SOUTH BEND — Lloyd Carr knew
it wasn’t worth denying.
“I just don’t think — right now, offensively
— we’re a very good football team.”
As Ray Zalinsky said to Tommy Callahan in the elevator after he
rubbed air freshener all over himself in Tommy Boy: “Good,
you’ve pinpointed it. Now the next step is washin’ it
out.”
The Wolverines weren’t just running a conservative offense
Saturday against Notre Dame. They were running a bad conservative
offense.
One in which they couldn’t run the ball (apparently
Michigan is trying to revolutionize the conservative offense) and
didn’t trust their quarterback (though this is nothing new
— Carr barely trusted John Navarre last year when he was a
senior, and he holds just about every Michigan passing record).
When the plan is to take an early lead and let the defense take
you home from there, I wouldn’t recommend three turnovers and
a blocked punt — all of which give the Irish the ball within
sight of the endzone.
I’m still baffled by the Michigan offense. Initially, it
seemed like the goal was to ease true freshman Chad Henne into his
first road game with safe plays.
OK, I thought. That makes sense.
Then, before I knew it, the Wolverines were running on
3rd-and-goal to end the first half and on 3rd-and-17 immediately
after Notre Dame had taken the lead in the fourth quarter.
Of course Michigan’s offense is a work in progress. But
how did Carr, offensive coordinator Terry Malone, quarterbacks
coach Scot Loeffler and company sit down and come up with that?
Now, Henne is a true freshman, so I understand that a sizable
chunk of the playbook has been tossed aside. But didn’t
Michigan take it too far? It seemed like Carr had sent a
pre-programmed robot out on the field for the first 50 minutes.
Drop back three steps and throw a 3-yard pass over the middle to
the tight end.
Roll out to the right. After your fifth stride, give me three
chop steps and fire the ball off your left foot to the wide
receiver’s left shoulder, five yards in front of you at the
hash mark.
In Braylon Edwards, Jason Avant and Steve Breaston, Michigan has
a trio of wide receivers that would put fear in just about every
defense in the nation. But you wouldn’t have known that
Saturday, seeing short route after short route get stuffed shy of
the first-down marker.
Granted, the three of them were involved in Michigan’s
three turnovers, but didn’t that at least partly have to do
with the fact that so much was up to them? This is what they were
told: We’re ten yards from a first down, so run three yards,
catch the ball and do what you have to do.

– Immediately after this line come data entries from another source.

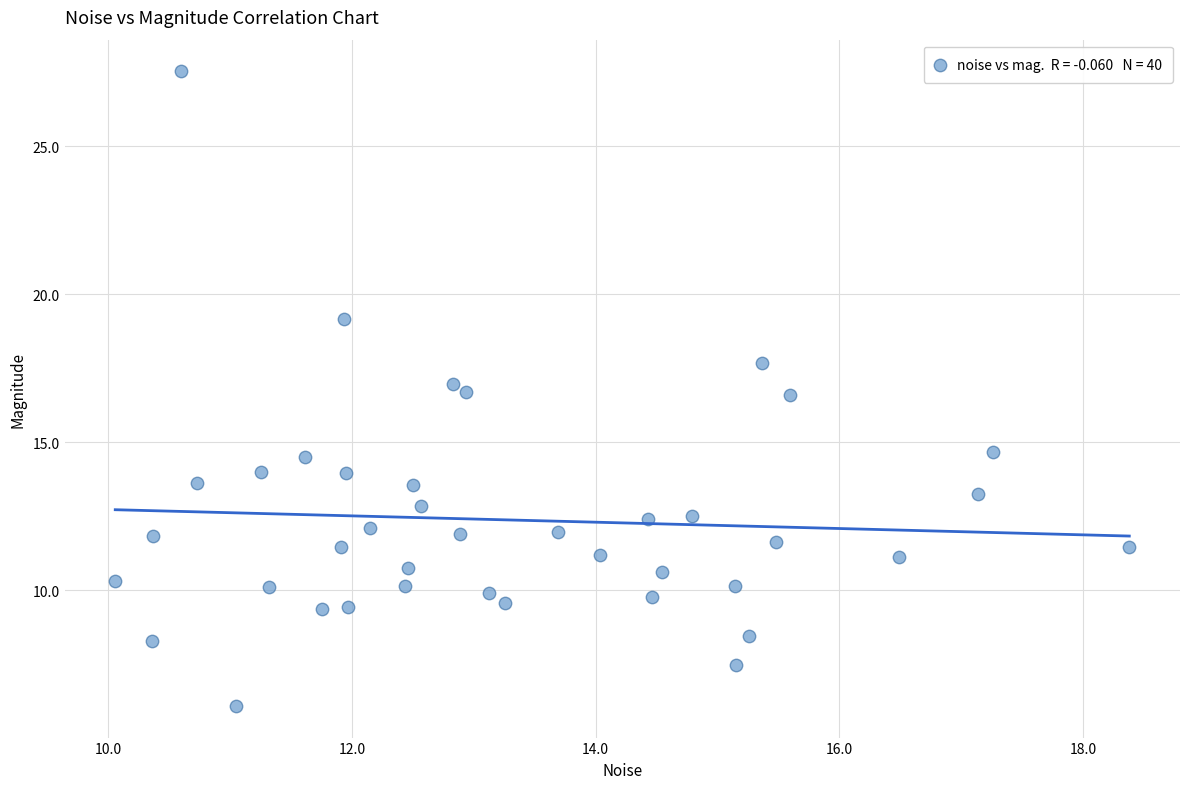

What is the range of Y values (max minus min)?

21.4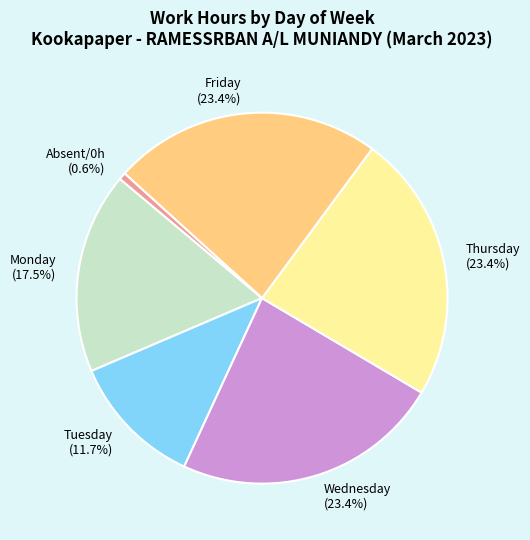

How many slices are in this pie chart?

6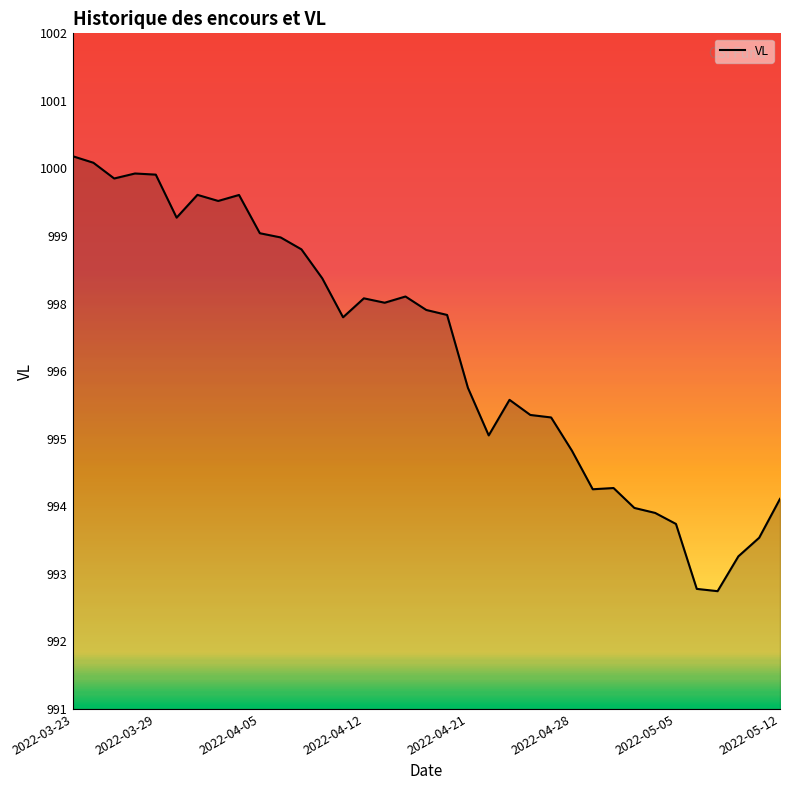

Is this an area chart (filled region under the line)?

Yes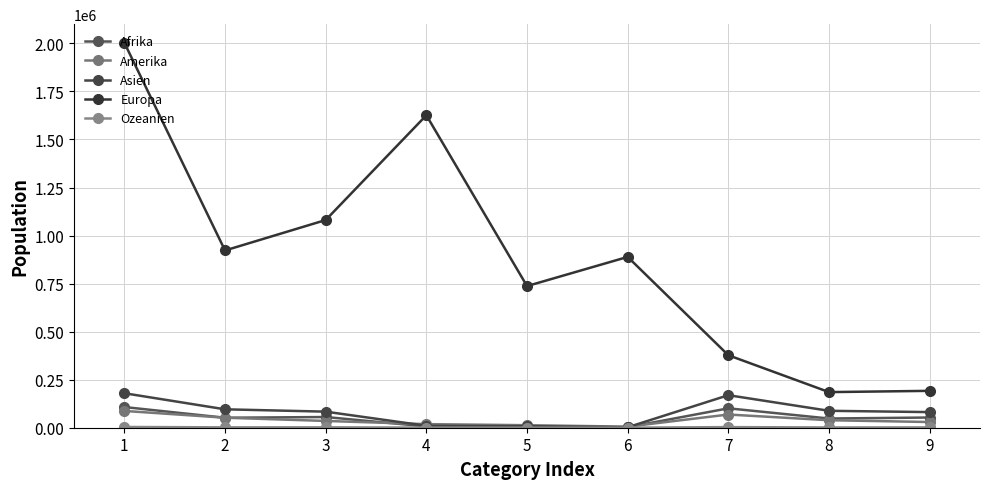

At which category is the sum across all series the highest?

1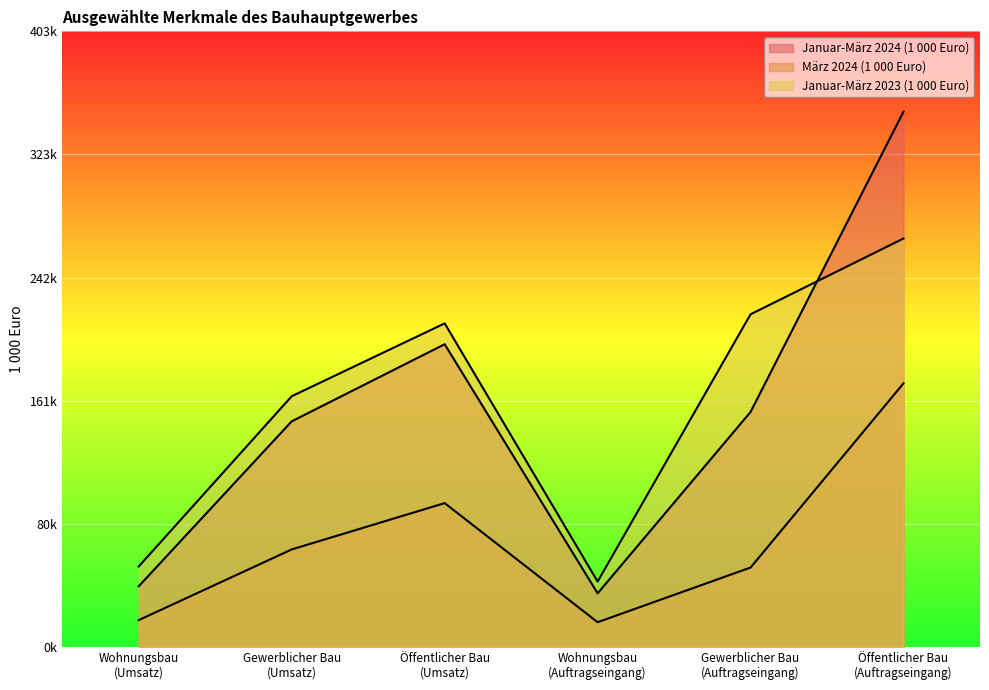

Which series has the largest range (max minus min)?

Januar-März 2024 (1 000 Euro)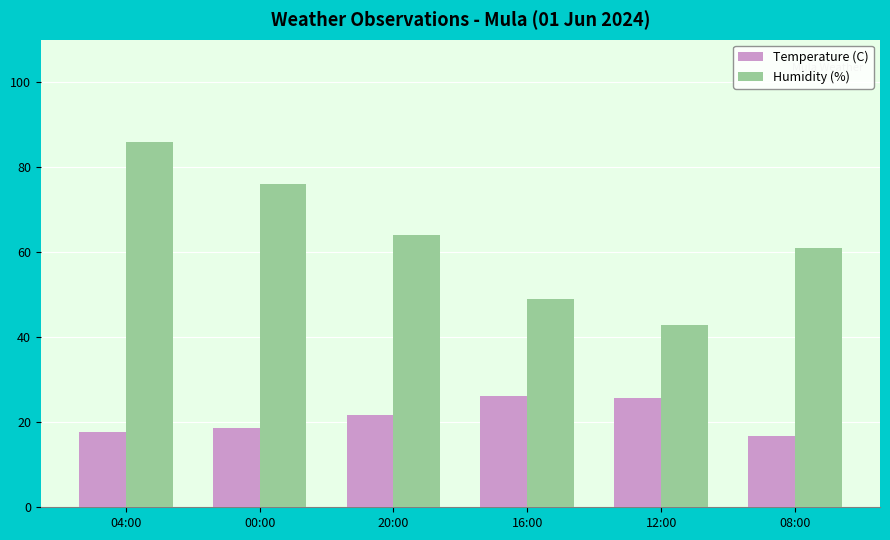

Is the value of Temperature (C) at 20:00 greater than the value of Humidity (%) at 20:00?

No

Why are a quarterback-friendly offense and down-field passing
attack truly mutually exclusive? The Wolverines — with or
without a running attack and with or without a freshman quarterback
— will be better off making proper use of their
receivers.
Better off for the next two months.
Better off for the next three years.
Michigan shouldn’t be a program that goes through
“cycles,” but that’s exactly what it has
become.
Think about the last three years. There’s been the rough
year with key new personnel (2001), the year with promise (2002)
and the year where everything comes together (2003). Sure, last
year was fun, but there’s more than one way to get to the
same place.
This year, Michigan has great receivers and defensive backs.
Next year, it will be the defense’s front seven. Are they
just supposed to play out the season while the quarterback and
running back develop?
Now, maybe Carr is ready and willing to open up with redshirt
sophomore Matt Gutierrez. Maybe he really was set to be the starter
before his shoulder injury. Maybe Carr just wanted to survive with
Henne in the meantime.
But if Henne was the starter and is still the starter, spread
out the offense anyway and deal with the lumps. He’s a
freshman and mistakes will come, but he’ll learn. Soon,
he’ll learn to feel the pressure coming from his blindside
and get rid of the ball. He’ll learn how linebackers and
secondaries disguise blitzes. He’ll learn how to freeze the
safety and to set up single-coverage.
Michigan’s wide-receiving trio should be carrying Henne
(or Gutierrez or any other quarterback Michigan decides to send out
there) through this season, and then the quarterback could pick up
the slack and carry Michigan’s young receivers in two
years.
That’s how the true national powerhouses work.